Automation in 2020 and beyond

The container was hoisted by the crane

With automation sweeping through ports across the globe container terminals continue to be on a path towards technical advancement as we move into 2020.

One area which must be consider going forward is whether retrofitting is the right approach for installing automation into a container terminal.

Carlos Barbera, Senior Director of Product Management at Navis, suggests that while many automated container terminals have been borne out of new greenfield projects costs associated with these can be quite high.

Barbera notes that it should therefore be expected that brownfield automation and retrofitting will become appealing to many larger facilities.

To read Barbera’s full insight “Container Terminal Retrofits…What’s Holding You Back?” click here.

He also notes that there is increasing interest in rubber-tyred gantry crane (RTG) automation in regions like China and the Middle East despite labor cost not being a strong driver for automation there.

Barbera has also written on the topic of striking the right balance of human capital and automation.

Indeed, automation has been adopted at a slower pace than some may have hoped for and the return on investment is not yet being fully realized.

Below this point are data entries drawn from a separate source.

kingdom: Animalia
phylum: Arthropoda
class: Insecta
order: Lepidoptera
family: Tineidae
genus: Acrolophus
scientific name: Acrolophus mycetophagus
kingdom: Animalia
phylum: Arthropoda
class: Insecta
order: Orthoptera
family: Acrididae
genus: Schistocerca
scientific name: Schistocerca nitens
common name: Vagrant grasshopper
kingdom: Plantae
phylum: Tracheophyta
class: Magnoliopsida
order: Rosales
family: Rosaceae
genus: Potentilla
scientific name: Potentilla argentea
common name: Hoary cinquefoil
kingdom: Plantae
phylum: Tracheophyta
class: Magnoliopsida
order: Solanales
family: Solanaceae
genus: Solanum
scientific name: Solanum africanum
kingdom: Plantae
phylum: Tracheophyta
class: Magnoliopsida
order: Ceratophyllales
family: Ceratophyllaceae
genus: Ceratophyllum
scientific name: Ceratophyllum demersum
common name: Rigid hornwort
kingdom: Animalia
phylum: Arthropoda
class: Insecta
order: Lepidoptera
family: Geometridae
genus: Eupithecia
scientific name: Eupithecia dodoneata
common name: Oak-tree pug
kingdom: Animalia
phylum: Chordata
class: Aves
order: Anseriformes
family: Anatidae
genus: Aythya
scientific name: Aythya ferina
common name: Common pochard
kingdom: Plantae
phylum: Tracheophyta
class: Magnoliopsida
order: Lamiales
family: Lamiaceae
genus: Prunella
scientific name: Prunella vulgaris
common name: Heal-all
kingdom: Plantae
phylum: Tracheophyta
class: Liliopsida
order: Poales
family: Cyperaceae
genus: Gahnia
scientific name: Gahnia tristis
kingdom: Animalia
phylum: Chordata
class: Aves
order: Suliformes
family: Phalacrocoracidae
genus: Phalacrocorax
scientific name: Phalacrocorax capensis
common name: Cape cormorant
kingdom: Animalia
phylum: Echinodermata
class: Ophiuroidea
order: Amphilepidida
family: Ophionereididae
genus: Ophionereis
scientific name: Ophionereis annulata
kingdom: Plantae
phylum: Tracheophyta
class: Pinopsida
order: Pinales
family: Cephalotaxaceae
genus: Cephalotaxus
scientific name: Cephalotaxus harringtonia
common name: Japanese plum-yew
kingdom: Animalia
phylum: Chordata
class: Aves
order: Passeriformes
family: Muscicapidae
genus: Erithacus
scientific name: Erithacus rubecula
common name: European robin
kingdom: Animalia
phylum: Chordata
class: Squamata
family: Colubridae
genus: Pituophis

At the moment there is a mismatch between expectations and results, Barbera writes.

He cites a number of industry-wide problems that can be attributed to this mismatch including capability shortage, poor data quality, the lack of data standards, siloed operations and expectation management.

Speaking personally, Barbera notes another issue which is having an impact on operational performance – the mindset of people leading operations in the control room.

He notes that people are a key asset even in automated terminals.

To read Barbera’s full insight “The People Element: Striking the Right Balance of Human Capital and Automation” click here.

“Today, systems have been designed to replace people instead of being inclusive to help them take operations to the next level,” Barbera writes.

Automation is here to stay and it will certainly be even more widely used as we move forward into the next decade but the process is certainly not perfect as it stands. It will be up to ports and terminals going forward to look at lessons learned and consider how best to approach automation in the future.